— TRECHO FORNECIDO —
════════════════════

Ao fazer o balanço do ano que passou, o chefe da diplomacia da Rússia falou sobre o atual nível das relações da Rússia com os EUA e a União Europeia, as perspetivas da resolução da crise ucraniana, o problema da Síria, assim como sobre o vetor oriental da política russa.
– Um dos resultados principais deste ano foi a brusca deterioração das relações russo-americanas. Alguns peritos dizem que essas relações são semelhantes ao nível que existia durante a Guerra Fria. Na sua opinião, até que ponto essa análise está correta? O que será necessário para a melhoria dessas relações e estará a Rússia disposta a dar o primeiro passo?
– O presidente Vladimir Putin sublinhou, em sua mensagem à Assembleia Federal, que a política de contenção do nosso país não foi inventada ontem – cada vez que alguém considera que a Rússia se tornou demasiado forte, autônoma, são imediatamente acionados os mecanismos respetivos.
Os problemas no nosso relacionamento com os EUA começaram se acumulando ainda antes da crise na Ucrânia, e não foi por culpa nossa. Recordemos, por exemplo, a famigerada Lei Magnitsky, aprovada em 2012. Contudo, aquilo que se tem passado desde o início deste ano é ainda mais deprimente. A Casa Branca escolheu o caminho do confronto, tendo acusado a Rússia de todos os pecados em relação à crise ucraniana, que eles próprios provocaram em grande parte.

════════════════════

— MATERIAL DE ORIGEM —

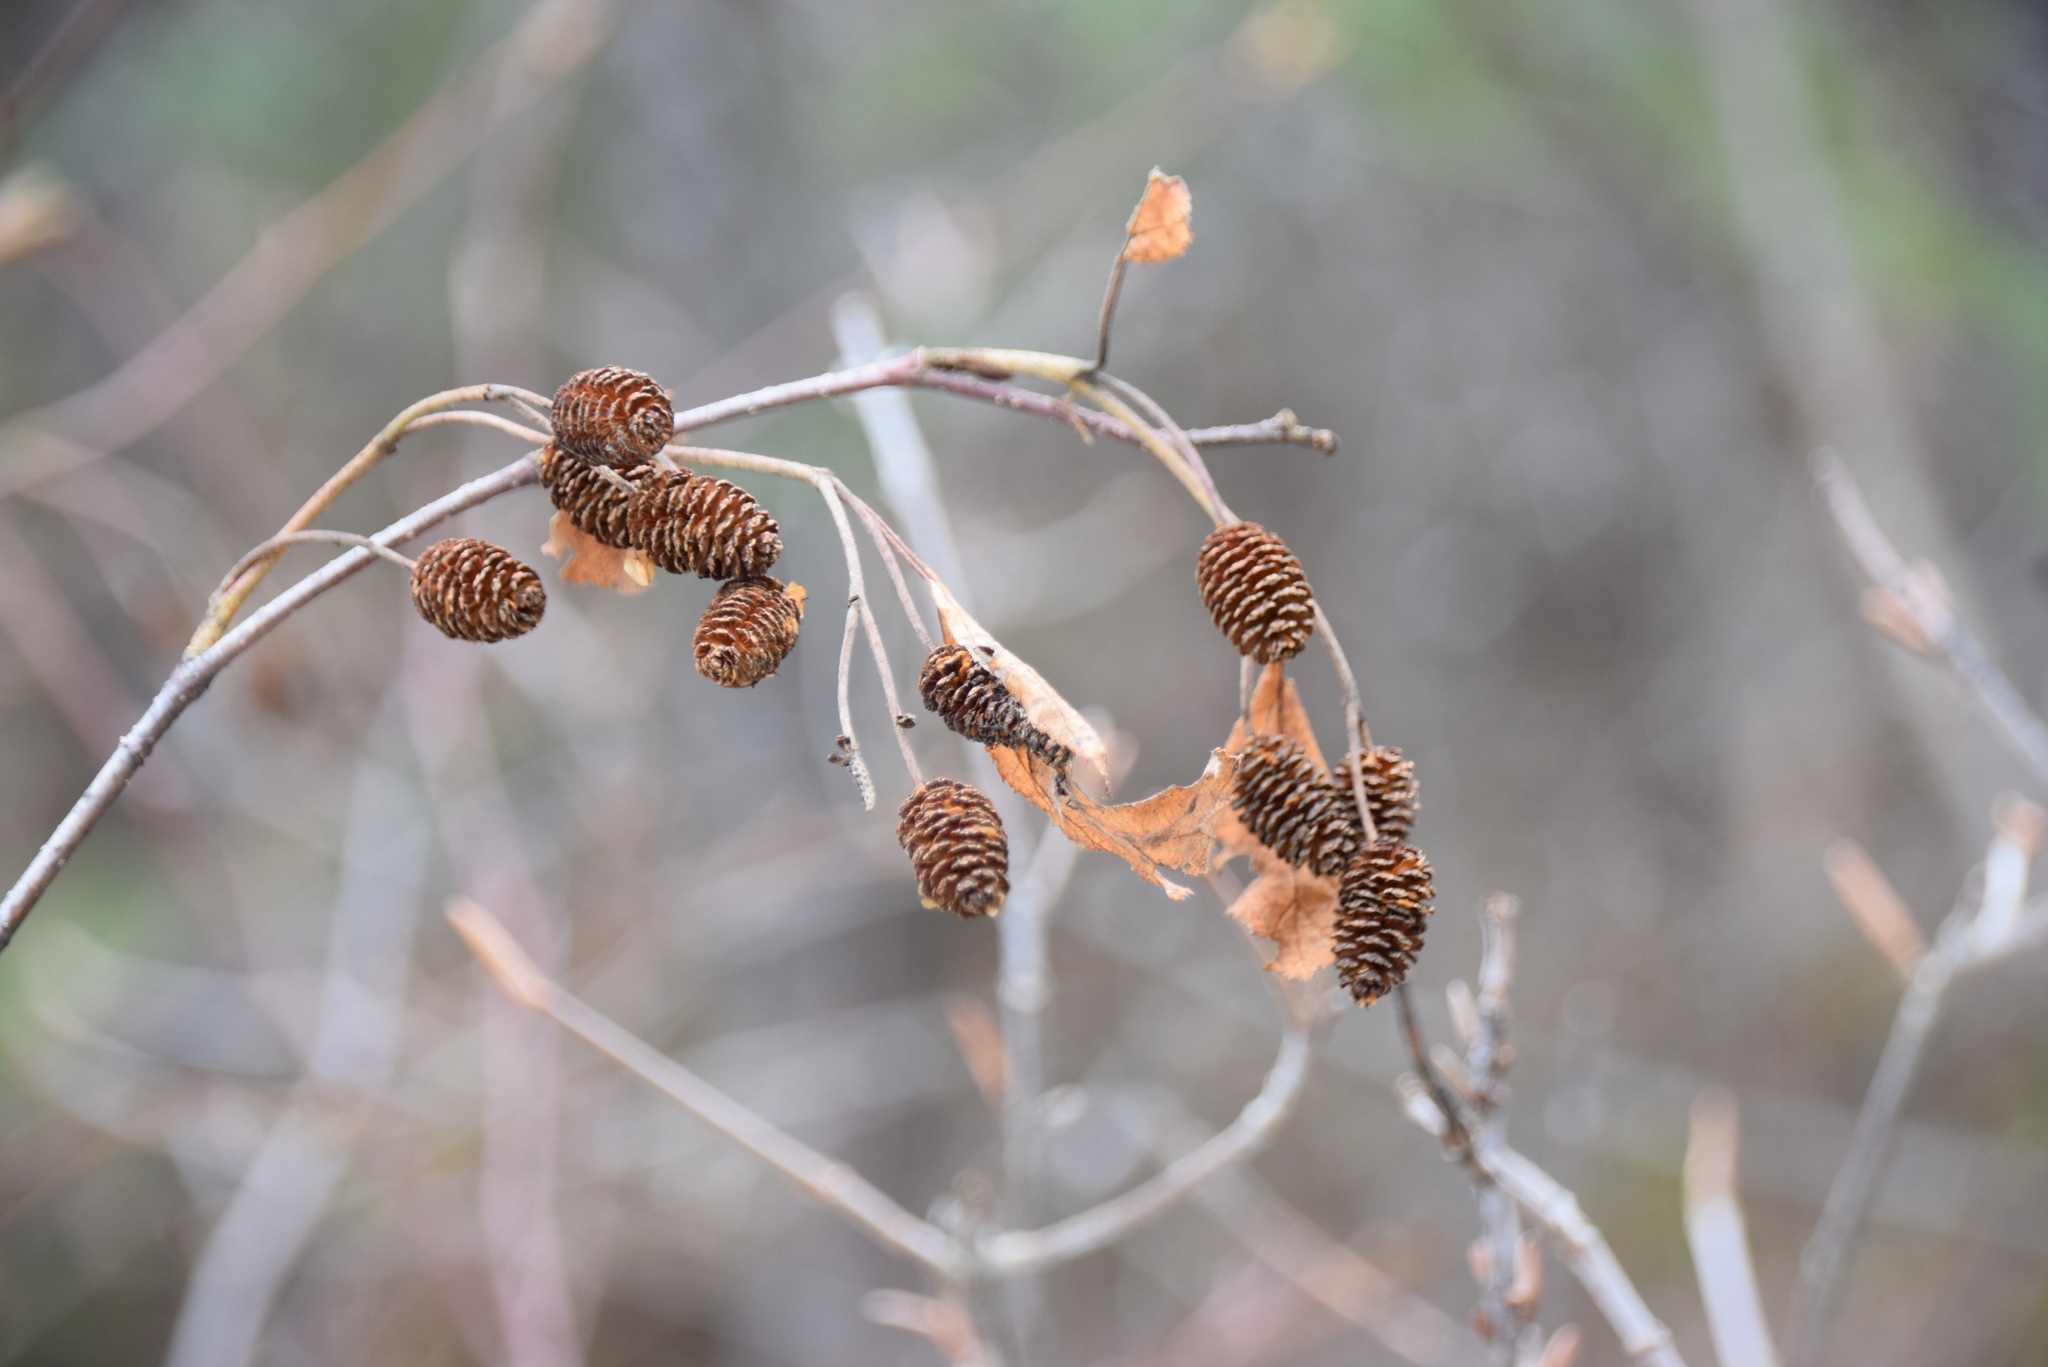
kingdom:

════════════════════

— REQUISITOS —
(a) Você pode transcrever do texto sobre as relações entre a Rússia e os EUA o trecho que começa nas palavras "Ao fazer o balanço" e termina depois de "o primeiro passo?"?
(b) Você consegue retomar o texto sobre as relações entre a Rússia e os EUA, dando sequência a partir da última frase apresentada?

— RESPOSTAS POR TAREFA —
(a)
Ao fazer o balanço do ano que passou, o chefe da diplomacia da Rússia falou sobre o atual nível das relações da Rússia com os EUA e a União Europeia, as perspetivas da resolução da crise ucraniana, o problema da Síria, assim como sobre o vetor oriental da política russa.
– Um dos resultados principais deste ano foi a brusca deterioração das relações russo-americanas. Alguns peritos dizem que essas relações são semelhantes ao nível que existia durante a Guerra Fria. Na sua opinião, até que ponto essa análise está correta? O que será necessário para a melhoria dessas relações e estará a Rússia disposta a dar o primeiro passo?

(b)
Contra a Rússia foram acionadas sanções contrárias ao direito internacional e às normas da OMC e que abrangeram, até este momento, 50 cidadãos da Rússia e 47 empresas e bancos. Tudo isso é acompanhado por declarações agressivas emitidas por Washington, incluindo a classificação da Rússia como uma das principais ameaças internacionais, ao nível do Estado Islâmico e do vírus ebola.
Essa retórica pode, realmente, criar determinadas associações de ideias. Contudo, os tempos em que as relações internacionais eram definidas por duas ou uma superpotência já pertencem ao passado. No mundo moderno, no qual funcionam vários centros de força independentes, as tentativas para isolar algum dos principais jogadores, ou para impor receitas unilaterais a partir de posições de alguma “excecionalidade ” dos EUA, não permitirão obter resultados.
Segundo referiu o presidente Putin, é inútil falar com a Rússia a partir de uma posição de força. Nós recordamos que esta quebra nas relações entre os nossos países está longe de ser a primeira. Mais de uma vez as ruidosas explosões de emoções russófobas de Washington deram lugar ao bom senso e à compreensão que é muito mais viável cooperar conosco. Especialmente se considerarmos as consequências que podem resultar das disputas entre potências nucleares para a segurança internacional e para a paridade estratégica.
Da nossa parte, estamos sempre abertos a um diálogo construtivo e honesto com os EUA, tanto sobre assuntos bilaterais, como na arena internacional, onde os nossos países têm uma responsabilidade especial pela segurança e estabilidade mundial.
A questão está em saber quando estará Washington disponível para uma cooperação baseada nos princípios da verdadeira igualdade e respeito pelos interesses russos, que nós não estamos dispostos a ceder em nenhumas circunstâncias.
– As relações entre a Rússia e a OTAN também se ressentiram seriamente durante o último ano, tendo praticamente regredido até ao ponto zero, ou mesmo abaixo disso. Nessas condições será útil manter uma presença de alto nível (representação permanente) junto da Aliança e uma da OTAN na Rússia (centro de imprensa)? A Rússia está planejando manter o funcionamento dessas instituições?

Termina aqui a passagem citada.